Как видно, именно эта фраза разъярила его до такой степени, что здесь, в Генуе, средь бела дня он заговорил вслух сам с собою, не соображая, где он и куда идет. Да это и не имело значения. Шел где-то среди пакгаузов, железнодорожных путей и бочек дегтя. В какой-то момент он даже громко ругал свою жену, находившуюся по ту сторону Альп, пользуясь выражениями, которые чем крепче были, тем больше его успокаивали. Грубые и непристойные слова (говорит он), какие еще никогда в жизни не срывались у него с языка. Когда кто-то к нему обратился, Рольф был очень подавлен. Он вовсе не испытывал желания знакомиться с достопримечательностями Генуи. Никогда еще он не чувствовал себя таким беззащитным. Ему казалось, что все читают его сумбурные мысли, и он не нашел в себе силы отказать лодочнику, предлагавшему маленькую морскую прогулку по гавани.

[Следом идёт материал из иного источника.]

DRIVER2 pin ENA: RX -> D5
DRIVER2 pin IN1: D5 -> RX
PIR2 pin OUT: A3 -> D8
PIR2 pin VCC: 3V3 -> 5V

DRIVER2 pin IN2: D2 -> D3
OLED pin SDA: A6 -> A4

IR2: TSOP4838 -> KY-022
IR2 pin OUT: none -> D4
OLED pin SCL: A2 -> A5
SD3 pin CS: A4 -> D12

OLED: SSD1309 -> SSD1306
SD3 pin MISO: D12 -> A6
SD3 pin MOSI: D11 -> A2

На свинцово-сером море переливались маслянистые пятна. Рольф сидел на вытертой подушке, в напряженной позе роденовского мыслителя - итальянец-лодочник за его спиной - и разве что краем уха слушал объяснения, полагающиеся за ту же плату. Из борта какого-то парохода ключом била горячая жирная вода. Затем они проплыли над затонувшей баржей, железный, покрытый ракушками остов ее угрожающе торчал из грязной глубины. Издали доносился стук клепального молота. Рольф воспринимал все, как фильм, цветной, даже с запахами, но фильм - цепь событий, в которых он не участвует. Время от времени ветер доносил до него надтреснутый, расколотый эхом гудок, неизвестно откуда, неизвестно к чему, ведь ни один из больших пароходов не готовился к отплытию. Было жарко. Синеватый смрад нависал над гаванью. Мимо них проскрипела жалкая рыбачья лодчонка, да покачивались бакены, и заплесневевшие цепи жутко мерцали в мутной глубине. Они проплыли мимо мола и доков. Все здесь - дерево, камень - было закопчено, замаслено до черноты. Но, по крайней мере, уходило время. То там, то здесь взблескивало брюхо снулой рыбы, развевалось матросское белье, из каюты слышался поющий голос, - все, чем может прельстить прогулка по гавани, было налицо; серый военный корабль с зачехленными орудиями, горы угля и белые чайки на них, а вдали - город, громоздящийся на склоне, - Генуя! - снова почти нереальная...

Далее Сибилла сказала:

- Я не хочу отвечать, не задавай мне вопросов! Мужчина, да, я же тебе сказала, и совсем не такой, как ты. Сейчас я ничего больше не могу сказать. Может быть, я действительно люблю его, еще не знаю. А тебя прошу об одном оставь меня в покое.

К концу прогулки Рольф, уже походивший на человека, которому на голову свалилось бревно, не торгуясь расплатился с мошенником-лодочником. Напиться, как следует напиться - вот было теперь единственное его желание. История с отрезом на костюм - конечно, мой прокурор рассказал ее куда более наглядно, чем я! - началась около ресторана, когда к нему подошел американский матрос и спросил, как пройти на такую-то улицу. Откуда мог это знать Рольф? Но матрос не отставал ни на шаг; говорил он как истый американец, и Рольф понимал его с трудом. Но кое-что все-таки разобрал. В два часа - было уже после полудня - судно матроса уйдет из Генуи: какое-то судно и вправду уже разводило пары, а в пакете, который держал матрос, подарок итальянскому другу военных лет. Черт возьми! Рольфу хватало собственных забот, но отчаявшийся матрос настойчиво продолжал рассказывать довольно-таки путаную историю про свой перевязанный бечевкой пакет. Он уже не успеет разыскать итальянского друга военных лет до отплытия, ведь его судно стоит под парами, поэтому он должен продать материю, - не тащить же такую роскошь обратно, в Америку!